Once it is finished I end up keeping them in good shape with a cabinet scraper. Faster and better finish than sanding.
Enjoy!
blackdoglabrador said:If it is for a counter or table try waterlux original finish. I have used is it and it still looks good after 2 years. Can be recoat quickly and easily after a couple years to refresh the finish. On the expensive side, but long lasting. A quart goes a long way.
http://www.waterlox.com/products-it...g-oil-floor-sealer-finish.aspx#/Product_Uses/
smokinjay said:blackdoglabrador said:If it is for a counter or table try waterlux original finish. I have used is it and it still looks good after 2 years. Can be recoat quickly and easily after a couple years to refresh the finish. On the expensive side, but long lasting. A quart goes a long way.
http://www.waterlox.com/products-it...g-oil-floor-sealer-finish.aspx#/Product_Uses/
Needs to be food safe. I do love the look of tung oil.
dvellone said:smokinjay said:blackdoglabrador said:If it is for a counter or table try waterlux original finish. I have used is it and it still looks good after 2 years. Can be recoat quickly and easily after a couple years to refresh the finish. On the expensive side, but long lasting. A quart goes a long way.

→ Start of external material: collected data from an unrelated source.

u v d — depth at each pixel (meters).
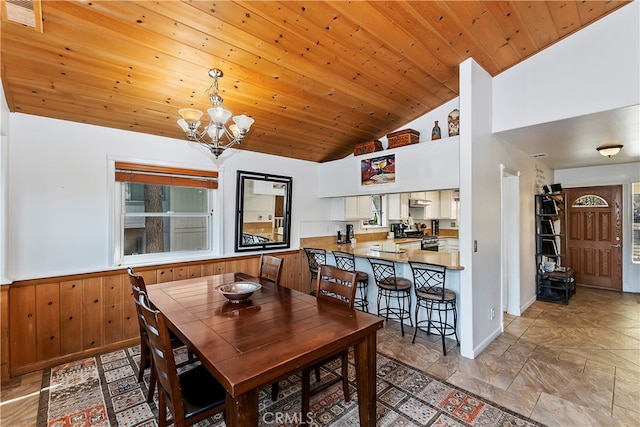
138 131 3.13
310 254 4.46
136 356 2.84
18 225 2.51
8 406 2.10
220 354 1.37
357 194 4.24
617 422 1.90
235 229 3.93
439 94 3.51
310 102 3.20
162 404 1.61
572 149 3.96
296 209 4.64
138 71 2.35
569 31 2.62
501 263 3.40
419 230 6.76
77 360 2.76
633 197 5.02
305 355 1.38
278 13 2.05
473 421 1.92
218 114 2.13
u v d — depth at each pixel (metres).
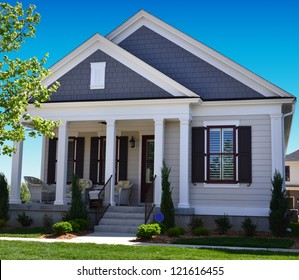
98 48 17.16
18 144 17.06
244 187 15.81
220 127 16.30
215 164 16.19
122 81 16.75
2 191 16.06
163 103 15.98
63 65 17.33
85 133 19.52
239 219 15.61
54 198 18.38
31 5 12.09
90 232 14.40
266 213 15.48
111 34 18.28
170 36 17.67
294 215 17.30
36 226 16.16
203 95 16.84
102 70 17.00
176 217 15.40
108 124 16.44
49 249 10.23
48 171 19.50
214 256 9.55
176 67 17.36
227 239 13.02
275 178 14.55
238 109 16.20
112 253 9.78
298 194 39.47
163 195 14.60
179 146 16.48
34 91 11.86
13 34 11.79
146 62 17.75
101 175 19.11
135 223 14.72
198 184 16.19
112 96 16.73
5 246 10.66
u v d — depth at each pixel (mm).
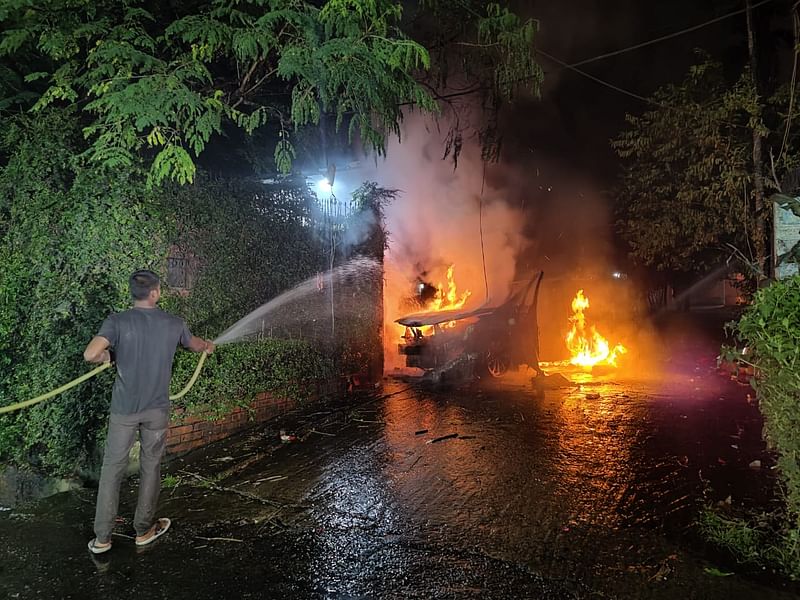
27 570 3576
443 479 5258
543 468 5562
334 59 6043
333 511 4496
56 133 5590
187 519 4367
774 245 6035
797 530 3494
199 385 6359
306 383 8891
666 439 6672
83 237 5445
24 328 5477
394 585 3334
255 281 7625
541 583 3328
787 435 3455
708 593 3201
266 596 3238
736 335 3938
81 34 6059
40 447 5340
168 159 5633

http://www.waterlox.com/products-it...g-oil-floor-sealer-finish.aspx#/Product_Uses/
Needs to be food safe. I do love the look of tung oil.
this is my vote as well. Pure tung oil is food safe and usually the main ingredient in some of the highest quality finishing oils. It's also more expensive than other oils but it really is a beautiful finish and very durable.
It's advantage is that once it dries it provides a very hard surface that is impervious to acids from the foods you'll be cutting on the board. Problem is that, if you're in a hurry tung oil takes a long time to dry. It's not a fast finish, though if you're after a finish without any metallic drying agents you'll be waiting a bit anyways. If you're after a true food grade finish avoid those that are fast drying products since they'll more than likely contain metallic drying agents. Land Ark finish (without mildewcide or uva) contains tung oil, is food grade and seems to dry a bit quicker. I believe their tung oil is polymerized to help it dry quicker. They make a great product but the smallest container is a gallon. I used it on my floors and counters and it holds up real well.
Also, if you plan on waxing the surface you'll want to make certain that the finish is completely dry (cured) before you apply wax.